Читаем В железном веке полностью

Эббе вообще горой стоял за Хэста. Директор школы был человек здравого ума, и ему трудно было примириться с парадоксальной формой, которую приняла Высшая народная школа в соответствии с духом времени. Хэст не украшал местного общества своими талантами, как, скажем, пастор, — напротив, его тяготила мысль, что он, как руководитель Высшей народной школы, должен вместе с пастором занимать центральное место в культурной жизни края. Он не был заметной величиной — и знал это, но, случалось, удивлял окружающих поступками, требовавшими мужества и самостоятельности. Он, например, пригласил Нильса Фискера прочесть в течение лета несколько лекций по литературе. Это был смелый, почти вызывающий шаг, обративший на себя внимание всей округи; ничего хорошего от этой затеи не ждали.

Май — это май, при любой погоде; но в этом году в мае выпало особенно много дней, радовавших блеском солнца и пением жаворонков, — дней, когда от рева скотины как будто дрожал солнечный свет, и казалось, что именно он рождает эти звуки. Девушки из Высшей народной школы с пением проходили по дороге и рассылались по буковой роще, чтобы нарвать душистого ясминника и только что распустившихся веток бука. Они появлялись стайками то здесь, то там. Старик Эббе не успел оглянуться, как целый рой девушек уже побывал у него в саду и в доме. Съехавшиеся со всех концов Дании, они передавали ему приветы от своих; на этом примере было ясно видно, какой известностью пользуется старый грундтвигианец во всей стране. Тут были дочери людей, служивших у него много лет назад и все еще тепло поминавших своего хозяина.

— Вполне понятно, когда на все смотришь сквозь пальцы, — говорил, слыша это, Йенс Воруп. — Но если печься о собственном и общем благе, если требовать от своих людей работы да платить за нее сообразно спросу и предложению — тогда уж на приветы не надейся.

Йенса Ворупа как работодателя недолюбливали; да он и не старался снискать любовь, — для него было важнее, чтобы никто не сидел сложа руки; но и сам он не бил баклуши, это признавали все его работники. В эти дни он носился повсюду, появлялся то в поле, то на лугу — там, где его меньше всего ожидали, и так же быстро исчезал. Обходя свои поля, он быстро шагал, несколько растопыривая ноги, — не передалась ли ему эта походка от не очень еще далеких предков, которых сажали на деревянную кобылу? [4].

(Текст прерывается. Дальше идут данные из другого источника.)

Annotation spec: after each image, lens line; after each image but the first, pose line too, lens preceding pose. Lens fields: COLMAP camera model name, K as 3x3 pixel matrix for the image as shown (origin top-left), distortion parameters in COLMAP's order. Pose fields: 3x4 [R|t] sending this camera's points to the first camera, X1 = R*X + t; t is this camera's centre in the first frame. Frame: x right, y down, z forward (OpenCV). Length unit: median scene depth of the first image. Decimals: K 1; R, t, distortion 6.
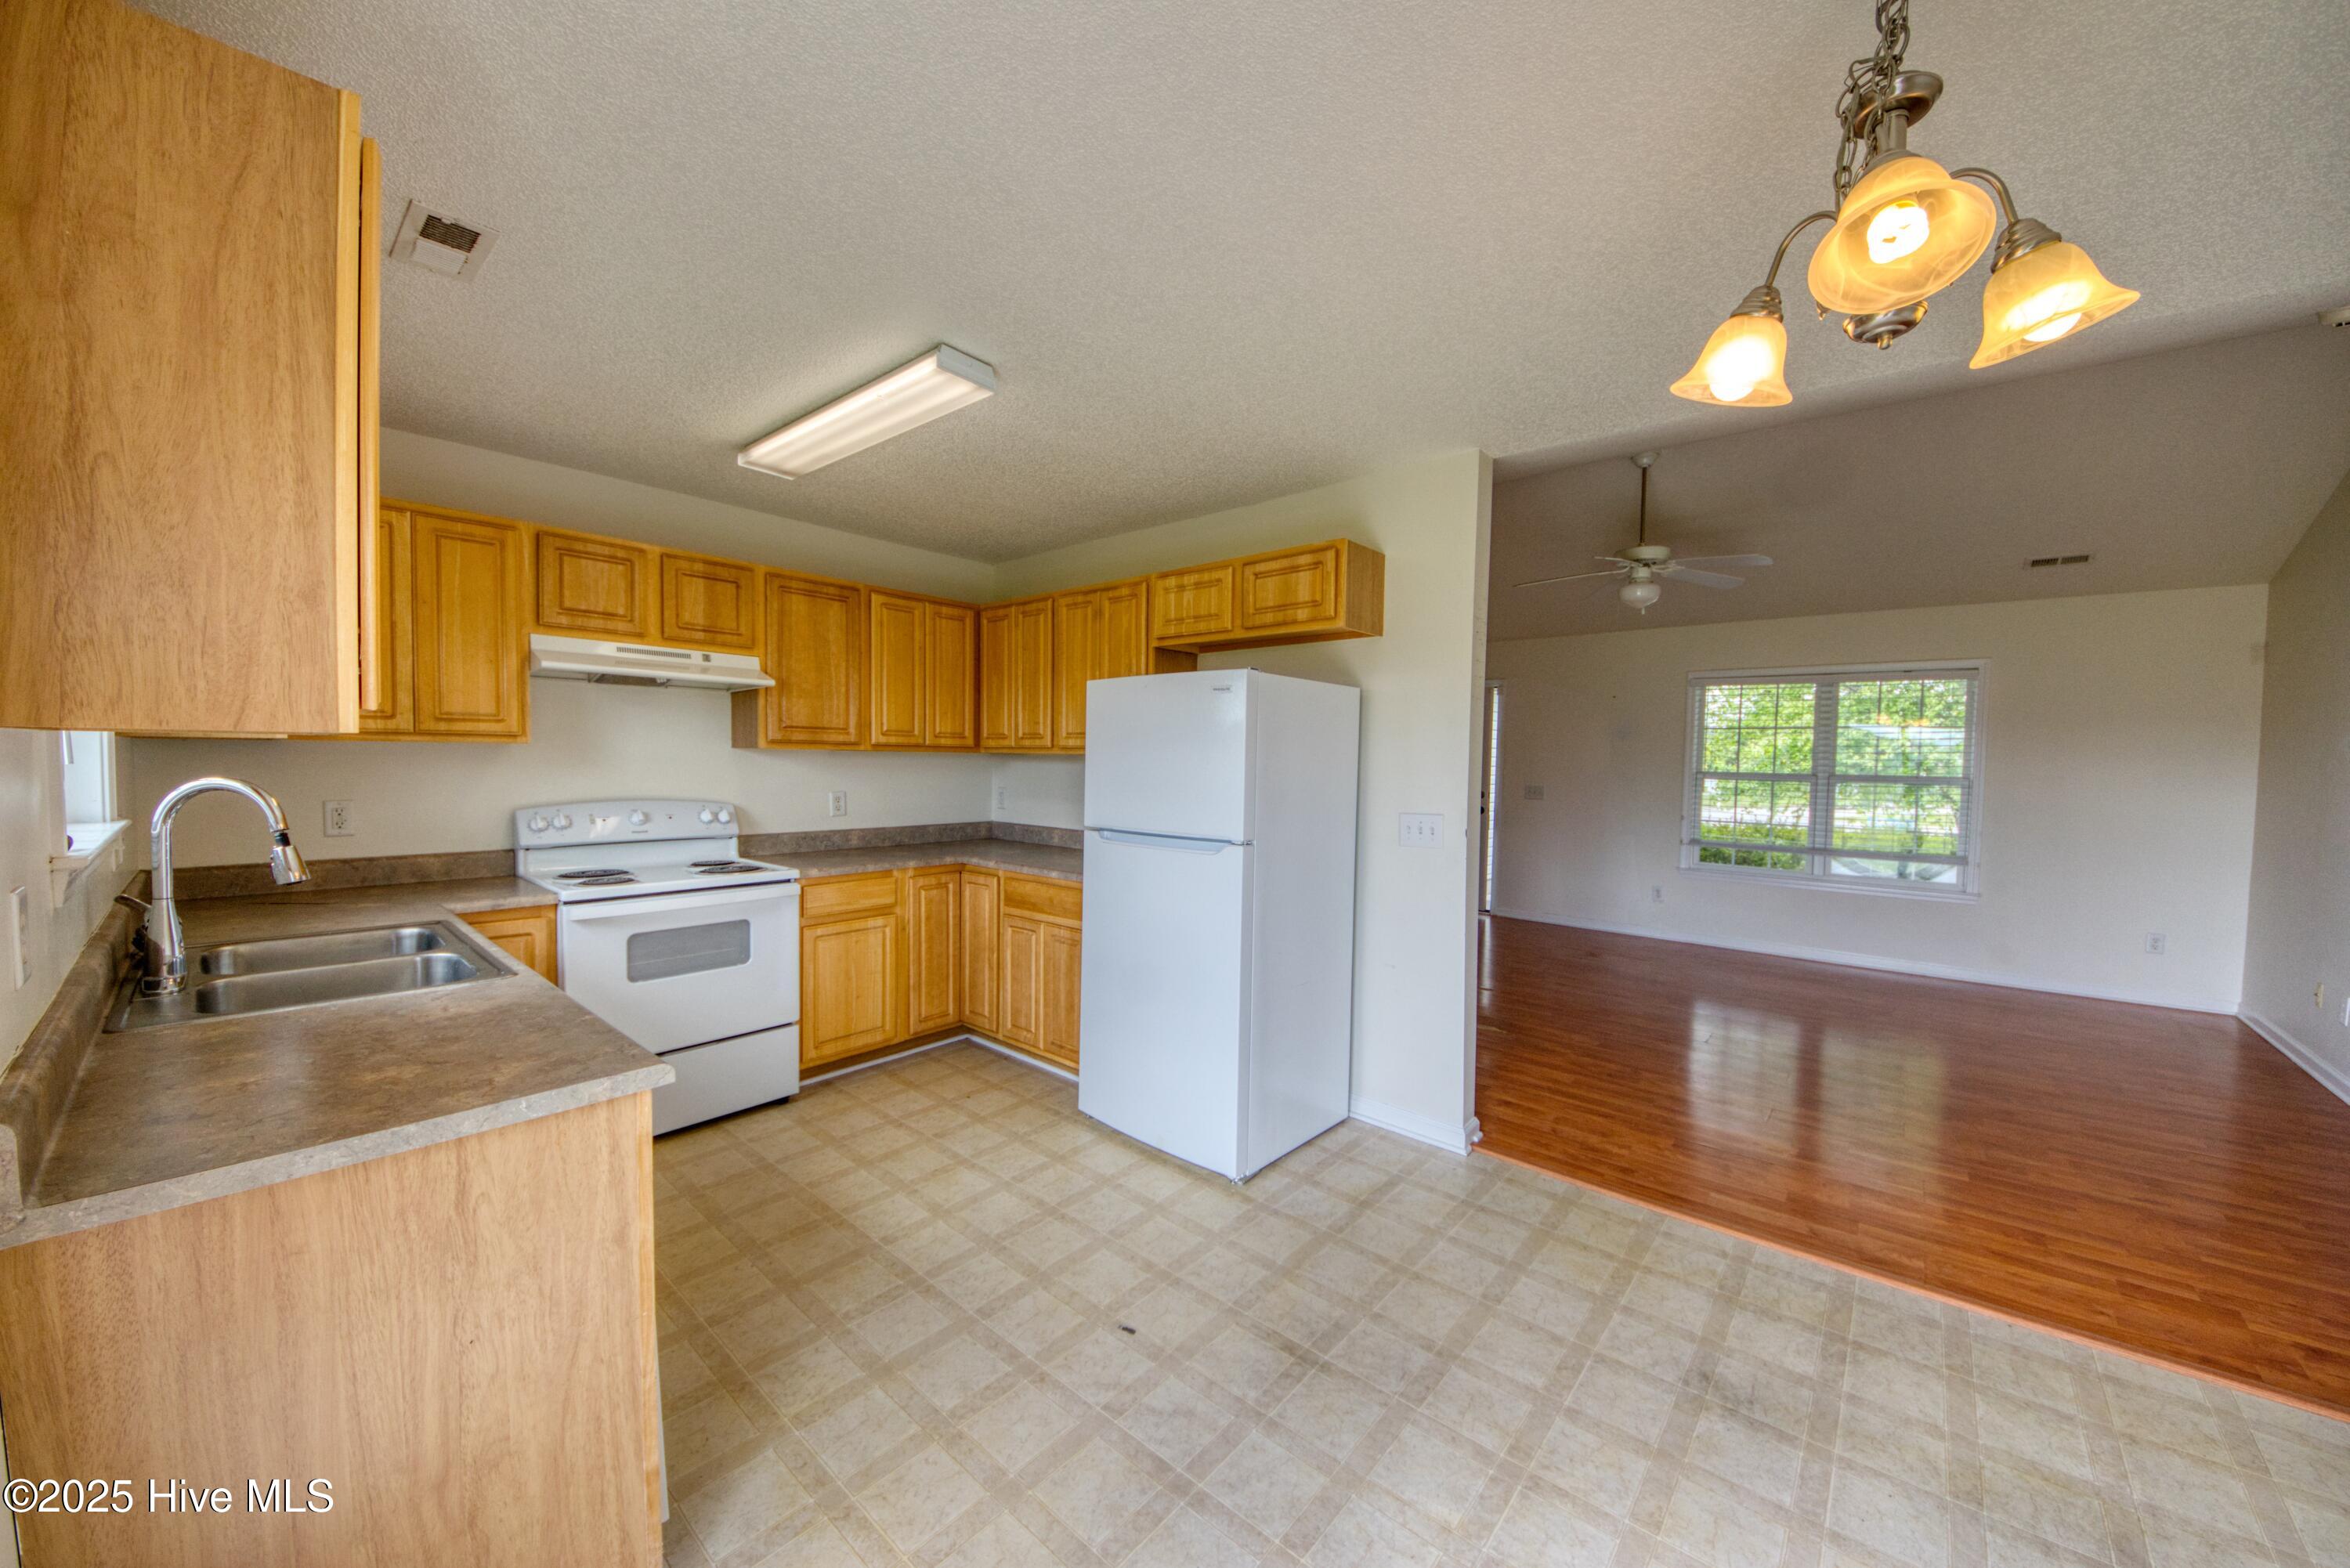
lens RADIAL K [[834.2, 0, 1181.2], [0, 834.2, 790.4], [0, 0, 1]] dist [0.041122, -0.030365]
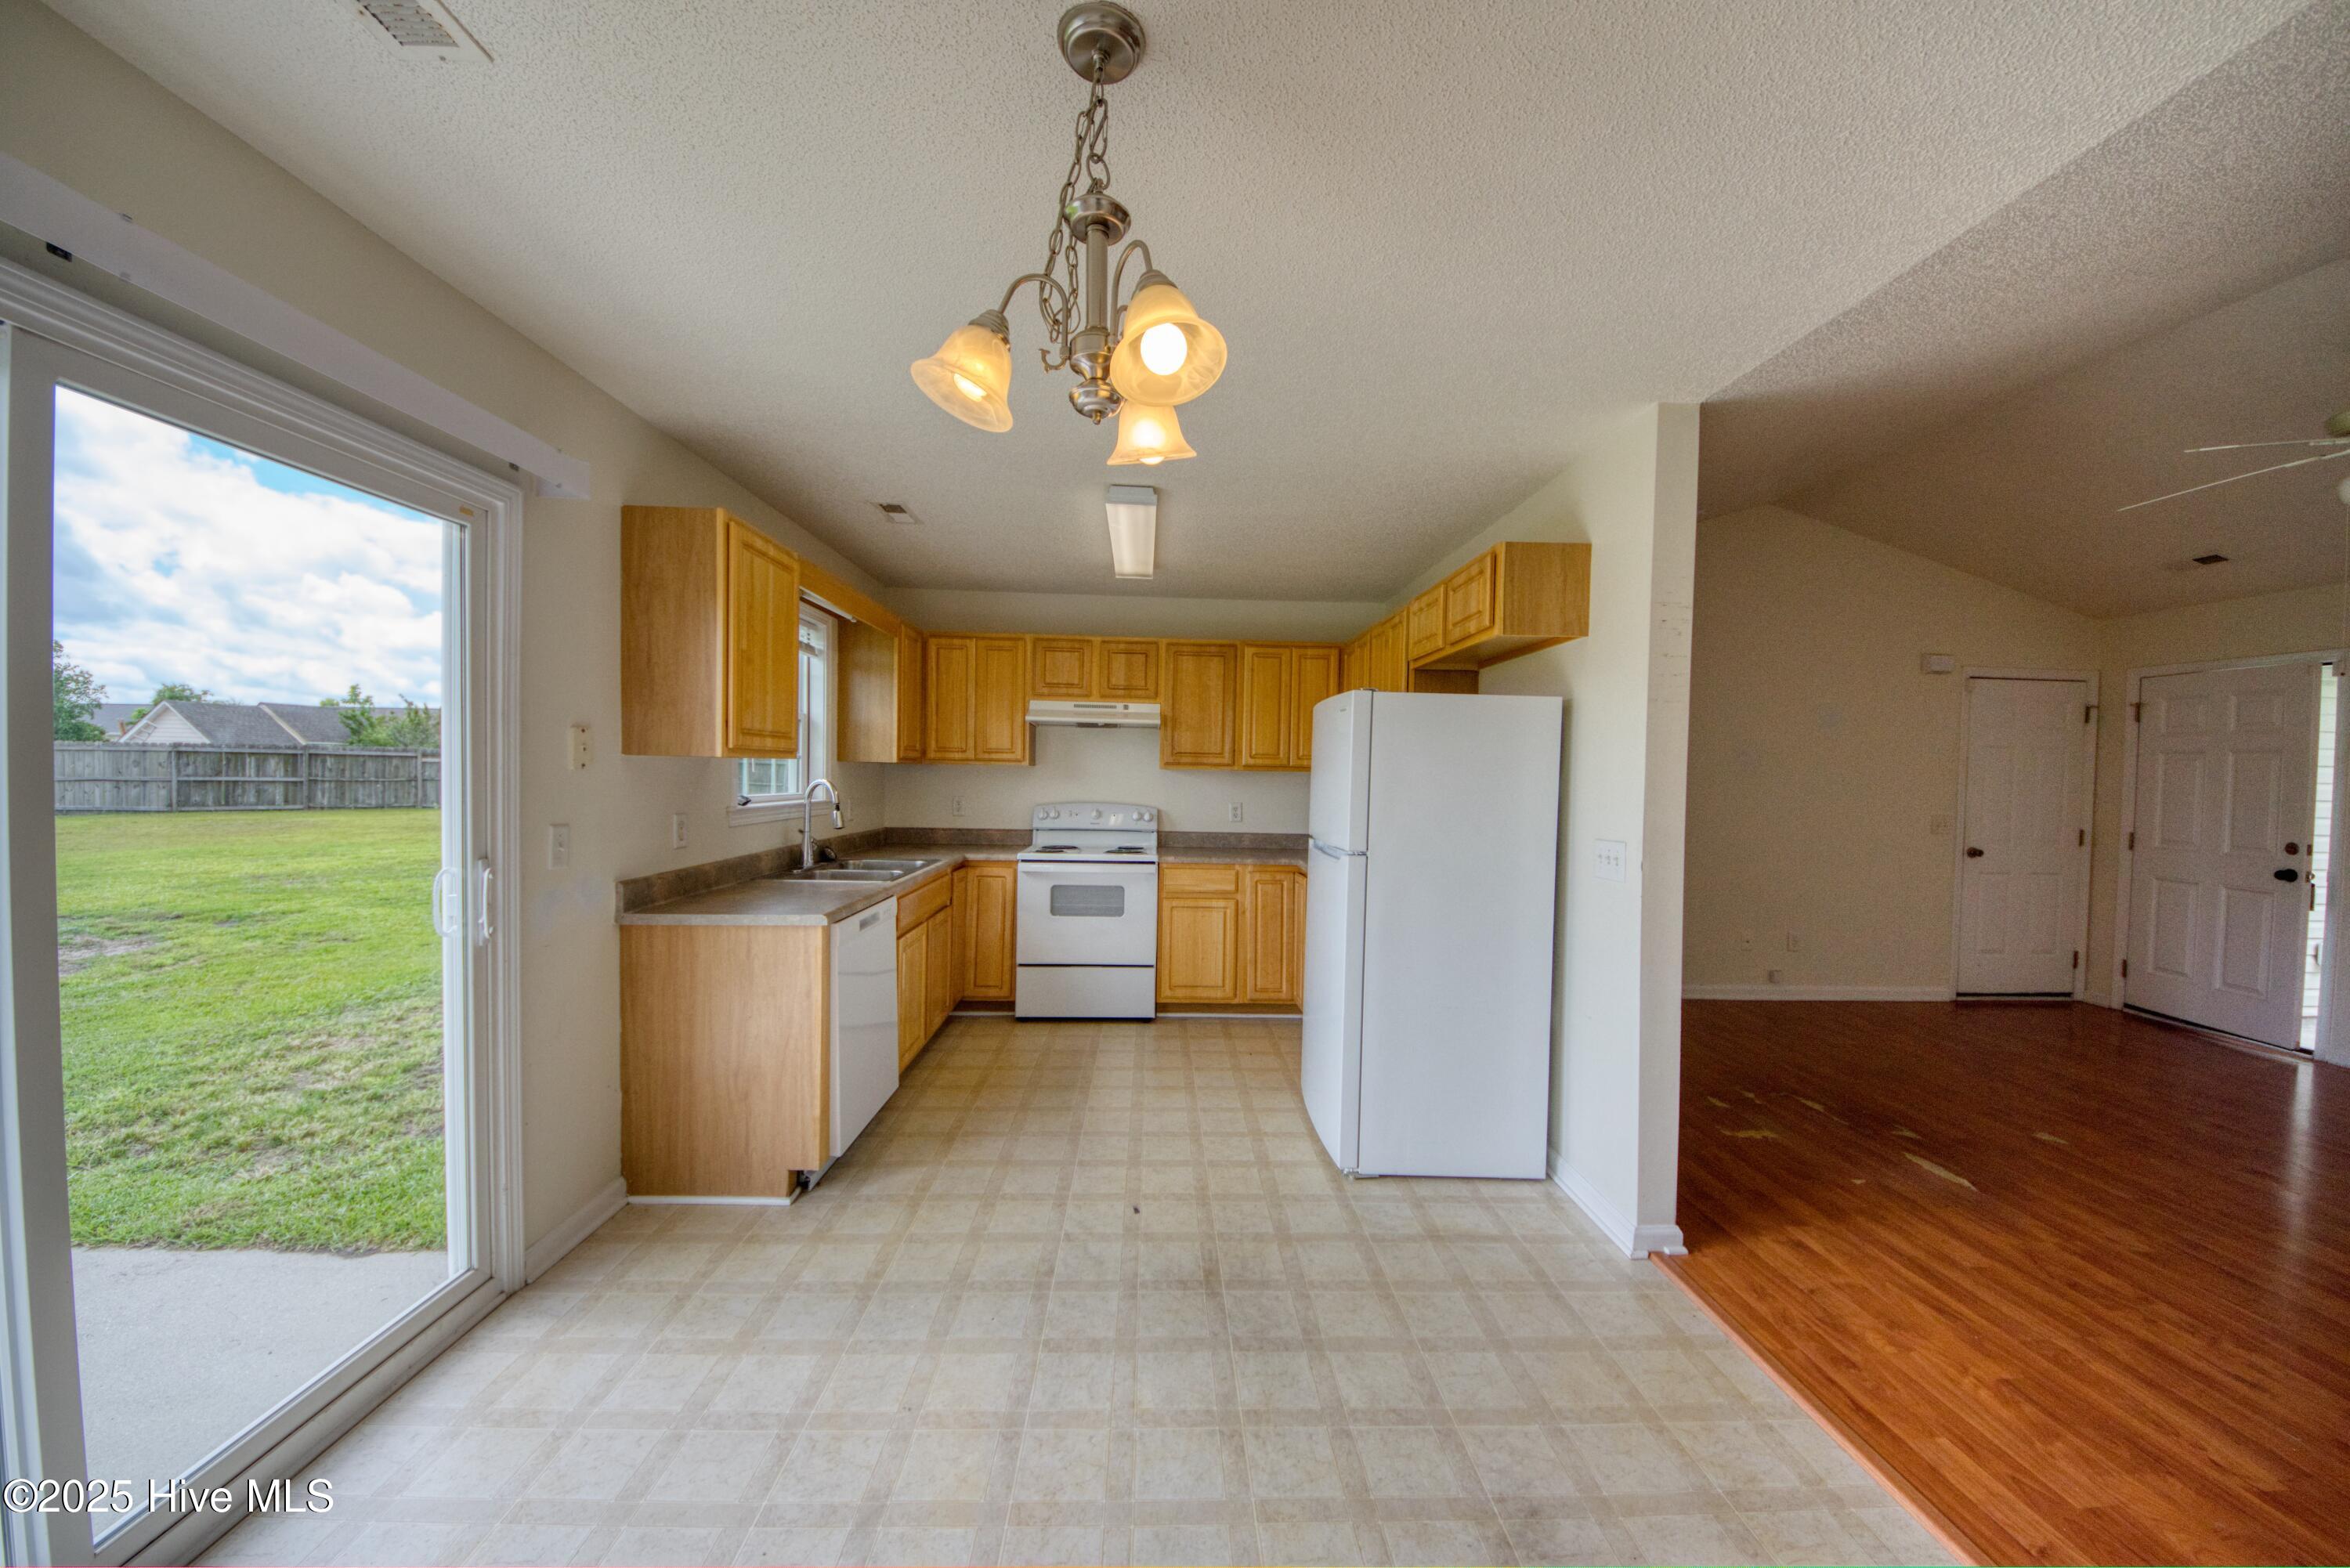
lens RADIAL K [[834.2, 0, 1181.2], [0, 834.2, 790.4], [0, 0, 1]] dist [0.041122, -0.030365]
pose [[0.677043, 0.014064, -0.735809, 0.586170], [-0.037272, 0.999190, -0.015197, 0.006300], [0.734999, 0.037714, 0.677018, 0.094365]]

Да и во всей его повадке было нечто, напоминавшее времена деревянной кобылы и крепостной зависимости, хотя сам он думал, что как раз его поколение, и только лишь оно, стряхнуло с себя пережитки времен крестьянской кабалы. В том, что старые крестьяне относились сочувственно к людям ниже себя стоящим, а к высшим слоям общества враждебно, — словом, в их «политическом свободомыслии», — он видел следы крепостничества. Сам он не испытывал ни малейшего гнева против тех, кто стоял выше него: ведь эти господа шли по пути, который был и остался путем естественного исторического развития, они заботились об интересах общества, возможно лучше обеспечивая при этом собственные интересы. Теперь настала пора, когда и крестьянина понесет на своем хребте более низкий слой, — Йенс Воруп не был сентиментален. От верхов нечего ожидать; несколько крупных имений, которые перешли бы в руки крестьян, никого не спасли бы. Все придет снизу, это было для него совершенно ясно; в этом-то его шурин Нильс прав: труд есть источник всякого богатства. Впрочем, с оговоркой: если есть кому организовать этот труд и собрать плоды его. Ведь пчеловоду, для того чтобы получить мед, необходимо отрешиться от всяких сентиментов и взять то, что пчелы собрали в своем улье, — другого выхода нет. Разумеется, пчелам не дают умереть с голоду, — исходя из правильно понятых собственных интересов, им помогают перебиться в тяжелые времена. Это стоит денег, но тут уж ничего не поделаешь.

А здесь речь идет о большом человеческом хозяйстве; для того, чтобы труд малых сих, выполняющих в обществе как бы роль пчел, приносил пользу, нужна твердая хозяйская рука. Маленькие люди никогда ничего не накопят, даже если оставить им весь продукт их труда. Предоставьте их самим себе — и все погибнет, как гибнет брошенный на произвол судьбы улей. То, что проповедует шурин, привело бы к анархии, к полному краху и разложению.

Йенс Воруп не был эгоистом, но он хотел, чтобы ответственность за ход вещей была вложена в надежные руки, а самое простое и верное — самому направлять этот ход вещей. «Я империалист, — говорил он о себе, — империалист в вопросах внутреннего хозяйства. Я ничего не имею против того, чтобы вся принадлежащая нашей стране земля была сосредоточена в верных руках». И ему было ясно, что земля не может быть в лучших руках, чем его собственные.